Perhaps the most important message of the Fallacy of the Substrate is that the replicative capacity of a replicator cannot be defined by specifying the replicator in isolation from its surroundings. Replicative capacity can only be defined by simultaneously specifying both the replicator and the input substrate upon which the replicator will be required to operate. This requirement is well-known in biology, where DNA, while representing the “recipe” of an organism and thus information about the replicator’s own structure, more importantly represents a plan for how to build an organism that can best survive in its native environment and pass on that information to its progeny [504]. Deutsch [2681] refers to this view as: “genes embody knowledge about their niches.” In cell biology the replicative environment can be extremely complex, consisting of the ribosomes which translate mRNA-based genetic messages, an abundance of nutrients inside and outside of the cell, the environment of the organism proper (e.g., ambient temperature and oxygen in the air), and so forth. As Adami [504] explains: “An organism’s DNA is not only a ‘book’ about the organism, but is also a book about the environment it lives in, including the species it co-evolves with. Accordingly, Mycoplasma mycoides (which causes pneumonia-like respiratory illnesses) has a complexity of somewhat less than one million base pairs in our nasal passages, but close to zero complexity most everywhere else, because it cannot survive in any other environment – meaning its genome does not correspond to anything there.”

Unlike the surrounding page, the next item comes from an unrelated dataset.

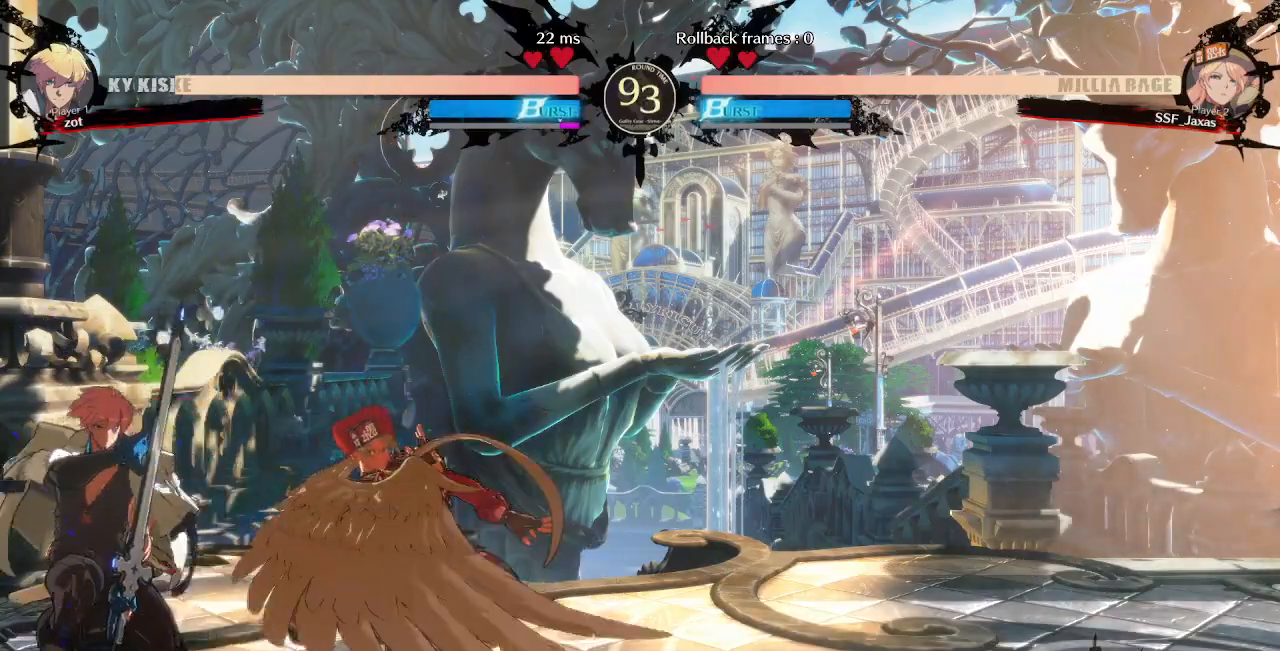
Gameplay with a controller (arcade stick); each line is a JSON object with the inputs held at the frame after it (dt_ms = milliseconds from this image to that frame). "events" lists button and stick changes between this image and that frame as [ms after this image, input, new state], when the widget could be followed in between. Not read: L3 R3 SELECT START other_buttons.
{"dt_ms": 500, "buttons": []}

A dramatic demonstration of this now-obvious truth was provided by Sol Spiegelman, an American microbiologist who in the mid-1960s posed the deceptively simple question: What is the smallest molecule capable of replicating itself? In Spiegelman’s classic experiment [2682], a primitive phage Qb virus consisting of a single 4500-nucleotide RNA molecule was supplied with an abundance of replicase enzyme (the viral enzyme that duplicates RNA) and free nucleotides that the virus needed for replication and survival, in a test tube using a flowthrough system that continually added the nutrients. With the provision of these materials, the virus was no longer dependent upon a cell to continue its life cycle and began to compete against itself, improving the efficiency of replication through the evolution and survival of viruses that did not produce the supplied materials. Within seventy generations, rapidly reproducing mutant strands having only 220 nucleotides had replaced all other variants. The successful mutants had neither viral coats nor the ability to produce the replicase enzyme, and represented a specialized new creature adapted to its whole environment, including the biotic and abiotic components. The replicating RNA had shrunk to the minimum size of the supplied replicase enzyme’s recognition site. (Had the RNA shrunk any smaller, it would not have been able to use the free replicase, and thus to achieve closure it would have to have either made its own replicase or invented a jig that would permit use of the existing replicase. This would be very difficult because losing nonessential components is far easier than evolving new structures through mutation, hence the size of the replicase site acts as a closure attractor.) Although the mutant molecule could reproduce itself at a fantastic rate in the protected test tube environment, it could not survive in the unprotected natural world where the input substrate was no longer ideal. Its replicative capacity had become permanently diminished in, and uniquely dependent upon, the new richer substrate.

Concludes Luksha and Plekhanov [2683]: “It is evident that any information may only exist relative to (or in relation with) a complex system that processes it (self-replicators in particular); this may be generalized as a principle of information relativity.”